:: PROVIDED MATERIAL

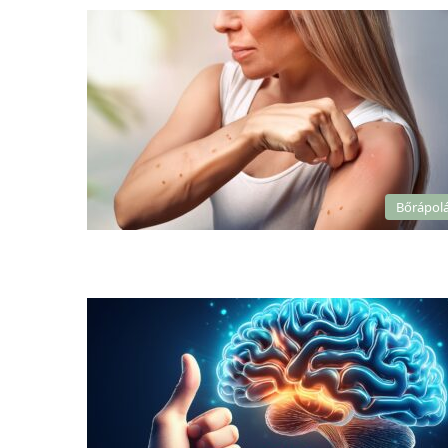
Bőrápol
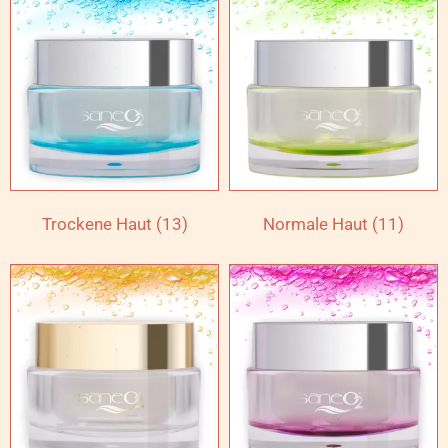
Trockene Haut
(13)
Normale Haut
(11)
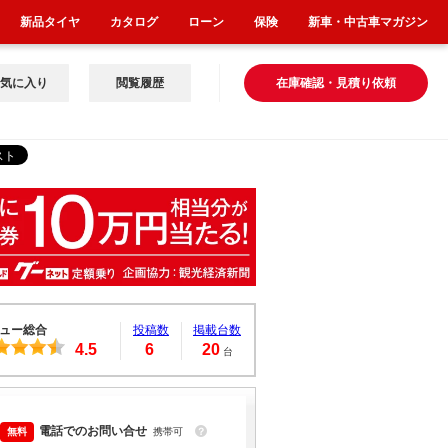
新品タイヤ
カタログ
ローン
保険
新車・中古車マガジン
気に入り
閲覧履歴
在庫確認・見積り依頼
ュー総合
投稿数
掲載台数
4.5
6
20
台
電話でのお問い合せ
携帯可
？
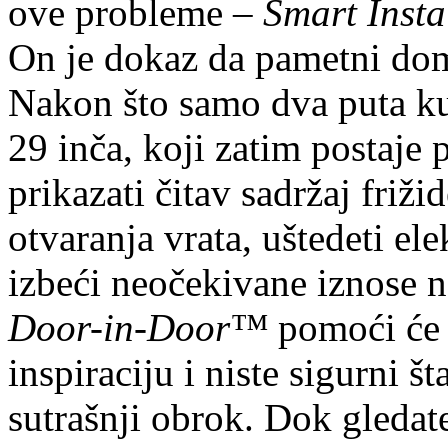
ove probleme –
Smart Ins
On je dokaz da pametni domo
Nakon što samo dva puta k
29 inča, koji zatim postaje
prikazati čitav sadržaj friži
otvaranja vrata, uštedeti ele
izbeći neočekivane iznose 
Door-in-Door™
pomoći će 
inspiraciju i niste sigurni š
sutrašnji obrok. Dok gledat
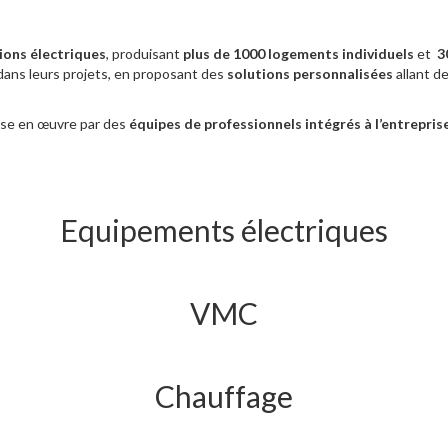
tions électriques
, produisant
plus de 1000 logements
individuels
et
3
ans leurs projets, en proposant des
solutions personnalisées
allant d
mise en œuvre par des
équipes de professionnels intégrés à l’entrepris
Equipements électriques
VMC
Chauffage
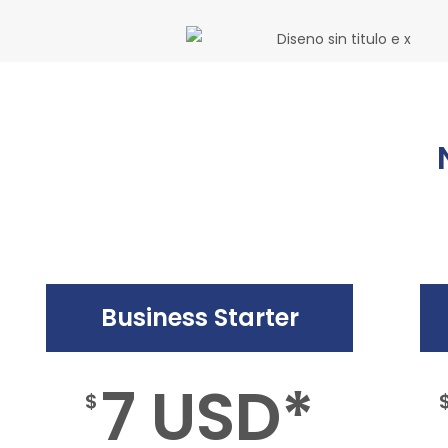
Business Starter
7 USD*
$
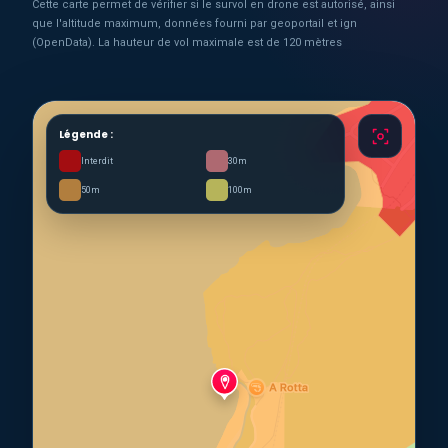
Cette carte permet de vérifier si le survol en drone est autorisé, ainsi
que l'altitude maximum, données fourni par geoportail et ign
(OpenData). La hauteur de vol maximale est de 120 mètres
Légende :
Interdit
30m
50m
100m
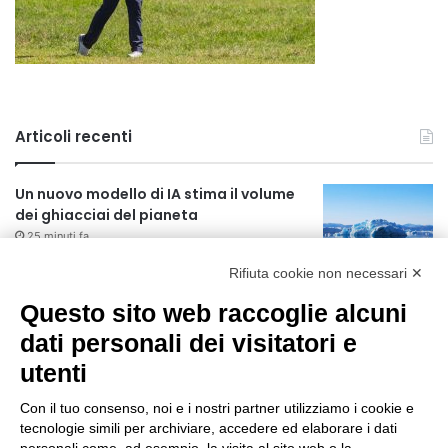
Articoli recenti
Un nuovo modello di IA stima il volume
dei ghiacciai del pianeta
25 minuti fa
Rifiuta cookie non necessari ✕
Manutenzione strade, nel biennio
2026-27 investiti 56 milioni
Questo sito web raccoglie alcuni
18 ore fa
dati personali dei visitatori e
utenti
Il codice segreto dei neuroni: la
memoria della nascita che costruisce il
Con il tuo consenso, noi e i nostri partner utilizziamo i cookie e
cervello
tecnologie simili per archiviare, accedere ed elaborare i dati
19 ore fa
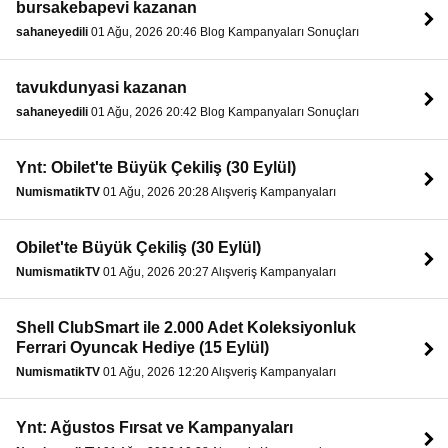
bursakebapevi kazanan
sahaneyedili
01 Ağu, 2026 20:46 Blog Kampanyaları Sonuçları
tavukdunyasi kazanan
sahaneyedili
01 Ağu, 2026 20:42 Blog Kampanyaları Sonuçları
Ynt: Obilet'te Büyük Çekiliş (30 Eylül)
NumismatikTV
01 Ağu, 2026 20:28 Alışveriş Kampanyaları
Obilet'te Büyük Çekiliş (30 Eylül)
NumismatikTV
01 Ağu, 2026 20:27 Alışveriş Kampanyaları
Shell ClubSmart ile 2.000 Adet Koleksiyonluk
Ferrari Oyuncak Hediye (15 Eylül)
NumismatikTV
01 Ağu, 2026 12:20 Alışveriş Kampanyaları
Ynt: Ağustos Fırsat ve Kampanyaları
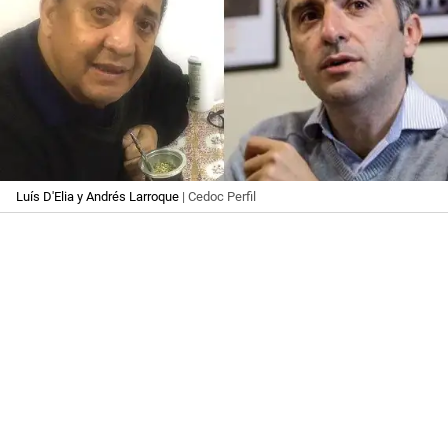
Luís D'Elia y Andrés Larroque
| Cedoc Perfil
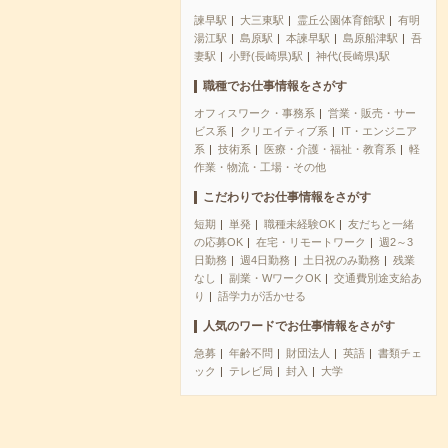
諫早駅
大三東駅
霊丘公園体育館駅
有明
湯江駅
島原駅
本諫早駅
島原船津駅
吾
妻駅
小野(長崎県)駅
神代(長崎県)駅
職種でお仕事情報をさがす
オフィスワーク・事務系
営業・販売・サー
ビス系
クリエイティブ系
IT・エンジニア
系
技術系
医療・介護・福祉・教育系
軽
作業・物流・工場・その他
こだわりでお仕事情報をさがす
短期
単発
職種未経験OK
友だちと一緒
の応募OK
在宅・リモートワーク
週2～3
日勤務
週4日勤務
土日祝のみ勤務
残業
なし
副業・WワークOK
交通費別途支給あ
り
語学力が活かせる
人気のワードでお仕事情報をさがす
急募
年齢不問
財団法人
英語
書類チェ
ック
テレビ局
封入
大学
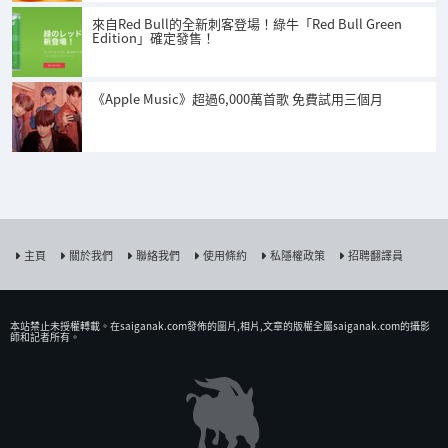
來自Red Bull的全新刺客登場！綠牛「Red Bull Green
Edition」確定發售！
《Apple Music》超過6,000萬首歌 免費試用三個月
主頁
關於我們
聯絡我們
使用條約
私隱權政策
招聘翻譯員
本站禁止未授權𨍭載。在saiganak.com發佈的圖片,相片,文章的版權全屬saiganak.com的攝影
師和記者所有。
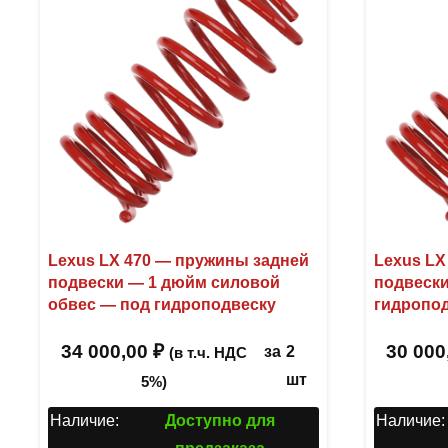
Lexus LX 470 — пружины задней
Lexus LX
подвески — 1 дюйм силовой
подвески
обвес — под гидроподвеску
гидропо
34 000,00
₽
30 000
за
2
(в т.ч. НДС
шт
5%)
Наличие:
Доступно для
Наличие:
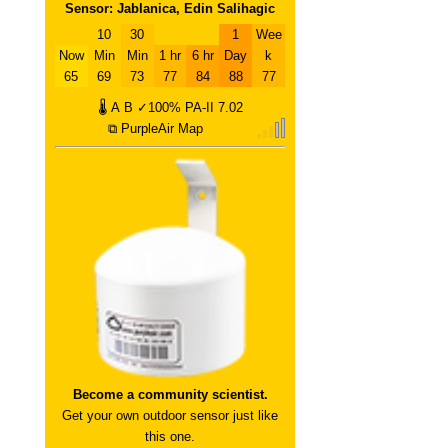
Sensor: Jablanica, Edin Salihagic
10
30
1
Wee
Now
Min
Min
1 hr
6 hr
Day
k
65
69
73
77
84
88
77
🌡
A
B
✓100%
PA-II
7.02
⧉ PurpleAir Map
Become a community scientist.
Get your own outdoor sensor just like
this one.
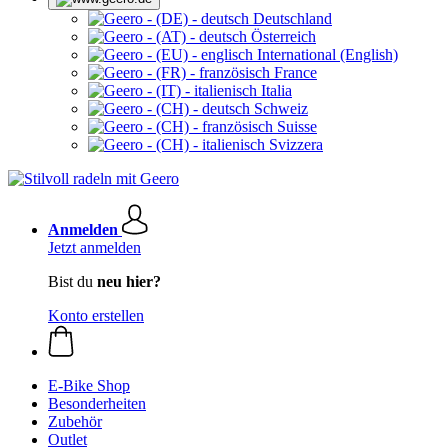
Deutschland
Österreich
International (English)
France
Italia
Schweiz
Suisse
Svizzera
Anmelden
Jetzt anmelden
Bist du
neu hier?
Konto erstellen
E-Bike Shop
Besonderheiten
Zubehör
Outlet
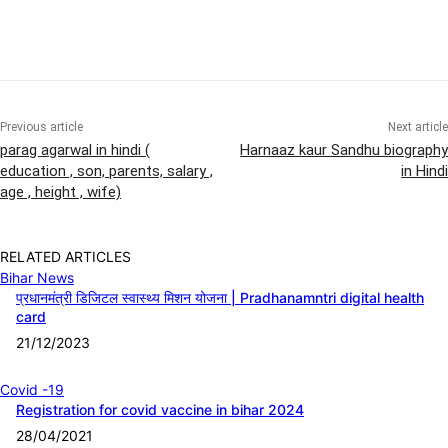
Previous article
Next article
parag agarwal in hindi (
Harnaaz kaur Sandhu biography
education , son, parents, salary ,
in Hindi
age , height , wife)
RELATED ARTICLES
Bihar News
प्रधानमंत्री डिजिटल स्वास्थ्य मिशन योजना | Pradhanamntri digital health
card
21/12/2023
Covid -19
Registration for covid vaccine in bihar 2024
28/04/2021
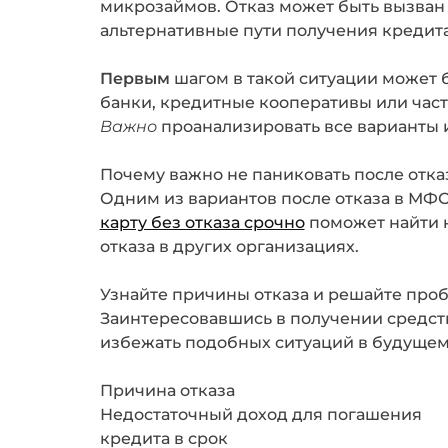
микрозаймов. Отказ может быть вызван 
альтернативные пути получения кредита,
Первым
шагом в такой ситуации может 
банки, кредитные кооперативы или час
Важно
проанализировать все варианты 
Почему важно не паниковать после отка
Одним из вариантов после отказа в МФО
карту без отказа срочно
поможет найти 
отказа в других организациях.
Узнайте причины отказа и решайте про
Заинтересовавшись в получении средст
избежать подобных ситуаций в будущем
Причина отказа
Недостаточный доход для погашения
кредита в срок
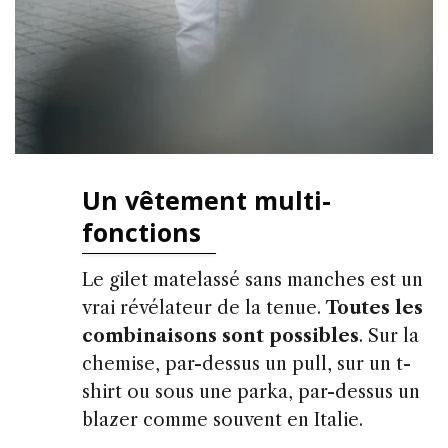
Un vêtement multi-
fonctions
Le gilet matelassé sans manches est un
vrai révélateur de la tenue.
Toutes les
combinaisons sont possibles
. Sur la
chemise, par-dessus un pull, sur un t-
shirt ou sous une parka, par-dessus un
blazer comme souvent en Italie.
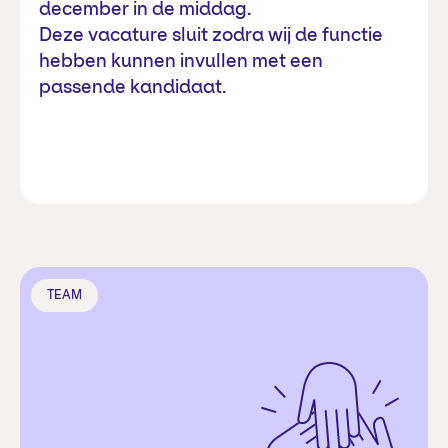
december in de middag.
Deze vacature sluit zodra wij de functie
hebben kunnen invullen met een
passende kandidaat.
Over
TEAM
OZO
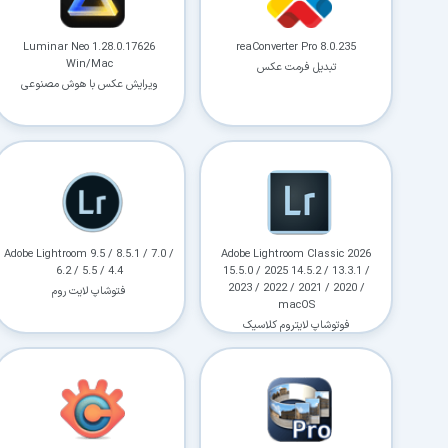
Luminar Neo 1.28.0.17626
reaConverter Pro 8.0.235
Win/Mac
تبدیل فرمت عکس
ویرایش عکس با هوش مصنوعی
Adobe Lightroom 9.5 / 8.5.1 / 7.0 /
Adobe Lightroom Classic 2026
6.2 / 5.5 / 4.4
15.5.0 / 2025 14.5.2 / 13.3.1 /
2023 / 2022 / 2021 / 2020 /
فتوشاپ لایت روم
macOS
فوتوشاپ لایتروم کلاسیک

::::

> **WORK INSTRUCTION**
All of the records above should be reproduced exactly, with the pictures left out.

> **ANSWER**
Bőrápol
Trockene Haut
(13)
Normale Haut
(11)
新品タイヤ
カタログ
ローン
保険
新車・中古車マガジン
気に入り
閲覧履歴
在庫確認・見積り依頼
ュー総合
投稿数
掲載台数
4.5
6
20
台
電話でのお問い合せ
携帯可
？
ove probleme –
Smart Ins
On je dokaz da pametni domo
Nakon što samo dva puta k
29 inča, koji zatim postaje
prikazati čitav sadržaj friži
otvaranja vrata, uštedeti ele
izbeći neočekivane iznose 
Door-in-Door™
pomoći će 
inspiraciju i niste sigurni š
sutrašnji obrok. Dok gledat
tions électriques
, produisant
plus de 1000 logements
individuels
et
3
ans leurs projets, en proposant des
solutions personnalisées
allant d
mise en œuvre par des
équipes de professionnels intégrés à l’entrepris
Equipements électriques
VMC
Chauffage
Business Starter
7 USD*
$
Cette carte permet de vérifier si le survol en drone est autorisé, ainsi
que l'altitude maximum, données fourni par geoportail et ign
(OpenData). La hauteur de vol maximale est de 120 mètres
Légende :
Interdit
30m
50m
100m
Articoli recenti
Un nuovo modello di IA stima il volume
dei ghiacciai del pianeta
25 minuti fa
Rifiuta cookie non necessari ✕
Manutenzione strade, nel biennio
2026-27 investiti 56 milioni
Questo sito web raccoglie alcuni
18 ore fa
dati personali dei visitatori e
utenti
Il codice segreto dei neuroni: la
memoria della nascita che costruisce il
Con il tuo consenso, noi e i nostri partner utilizziamo i cookie e
cervello
tecnologie simili per archiviare, accedere ed elaborare i dati
19 ore fa
bursakebapevi kazanan
sahaneyedili
01 Ağu, 2026 20:46 Blog Kampanyaları Sonuçları
tavukdunyasi kazanan
sahaneyedili
01 Ağu, 2026 20:42 Blog Kampanyaları Sonuçları
Ynt: Obilet'te Büyük Çekiliş (30 Eylül)
NumismatikTV
01 Ağu, 2026 20:28 Alışveriş Kampanyaları
Obilet'te Büyük Çekiliş (30 Eylül)
NumismatikTV
01 Ağu, 2026 20:27 Alışveriş Kampanyaları
Shell ClubSmart ile 2.000 Adet Koleksiyonluk
Ferrari Oyuncak Hediye (15 Eylül)
NumismatikTV
01 Ağu, 2026 12:20 Alışveriş Kampanyaları
Ynt: Ağustos Fırsat ve Kampanyaları
Luís D'Elia y Andrés Larroque
| Cedoc Perfil
諫早駅
大三東駅
霊丘公園体育館駅
有明
湯江駅
島原駅
本諫早駅
島原船津駅
吾
妻駅
小野(長崎県)駅
神代(長崎県)駅
職種でお仕事情報をさがす
オフィスワーク・事務系
営業・販売・サー
ビス系
クリエイティブ系
IT・エンジニア
系
技術系
医療・介護・福祉・教育系
軽
作業・物流・工場・その他
こだわりでお仕事情報をさがす
短期
単発
職種未経験OK
友だちと一緒
の応募OK
在宅・リモートワーク
週2～3
日勤務
週4日勤務
土日祝のみ勤務
残業
なし
副業・WワークOK
交通費別途支給あ
り
語学力が活かせる
人気のワードでお仕事情報をさがす
急募
年齢不問
財団法人
英語
書類チェ
ック
テレビ局
封入
大学
來自Red Bull的全新刺客登場！綠牛「Red Bull Green
Edition」確定發售！
《Apple Music》超過6,000萬首歌 免費試用三個月
主頁
關於我們
聯絡我們
使用條約
私隱權政策
招聘翻譯員
本站禁止未授權𨍭載。在saiganak.com發佈的圖片,相片,文章的版權全屬saiganak.com的攝影
師和記者所有。
Lexus LX 470 — пружины задней
Lexus LX
подвески — 1 дюйм силовой
подвески
обвес — под гидроподвеску
гидропо
34 000,00
₽
30 000
за
2
(в т.ч. НДС
шт
5%)
Наличие:
Доступно для
Наличие:
Sensor: Jablanica, Edin Salihagic
10
30
1
Wee
Now
Min
Min
1 hr
6 hr
Day
k
65
69
73
77
84
88
77
🌡
A
B
✓100%
PA-II
7.02
⧉ PurpleAir Map
Become a community scientist.
Get your own outdoor sensor just like
this one.
Deutschland
Österreich
International (English)
France
Italia
Schweiz
Suisse
Svizzera
Anmelden
Jetzt anmelden
Bist du
neu hier?
Konto erstellen
E-Bike Shop
Besonderheiten
Zubehör
Outlet
Previous article
Next article
parag agarwal in hindi (
Harnaaz kaur Sandhu biography
education , son, parents, salary ,
in Hindi
age , height , wife)
RELATED ARTICLES
Bihar News
प्रधानमंत्री डिजिटल स्वास्थ्य मिशन योजना | Pradhanamntri digital health
card
21/12/2023
Covid -19
Registration for covid vaccine in bihar 2024
28/04/2021
микрозаймов. Отказ может быть вызван 
альтернативные пути получения кредита,
Первым
шагом в такой ситуации может 
банки, кредитные кооперативы или час
Важно
проанализировать все варианты 
Почему важно не паниковать после отка
Одним из вариантов после отказа в МФО
карту без отказа срочно
поможет найти 
отказа в других организациях.
Узнайте причины отказа и решайте про
Заинтересовавшись в получении средст
избежать подобных ситуаций в будущем
Причина отказа
Недостаточный доход для погашения
кредита в срок
Un vêtement multi-
fonctions
Le gilet matelassé sans manches est un
vrai révélateur de la tenue.
Toutes les
combinaisons sont possibles
. Sur la
chemise, par-dessus un pull, sur un t-
shirt ou sous une parka, par-dessus un
blazer comme souvent en Italie.
december in de middag.
Deze vacature sluit zodra wij de functie
hebben kunnen invullen met een
passende kandidaat.
Over
TEAM
OZO
Luminar Neo 1.28.0.17626
reaConverter Pro 8.0.235
Win/Mac
تبدیل فرمت عکس
ویرایش عکس با هوش مصنوعی
Adobe Lightroom 9.5 / 8.5.1 / 7.0 /
Adobe Lightroom Classic 2026
6.2 / 5.5 / 4.4
15.5.0 / 2025 14.5.2 / 13.3.1 /
2023 / 2022 / 2021 / 2020 /
فتوشاپ لایت روم
macOS
فوتوشاپ لایتروم کلاسیک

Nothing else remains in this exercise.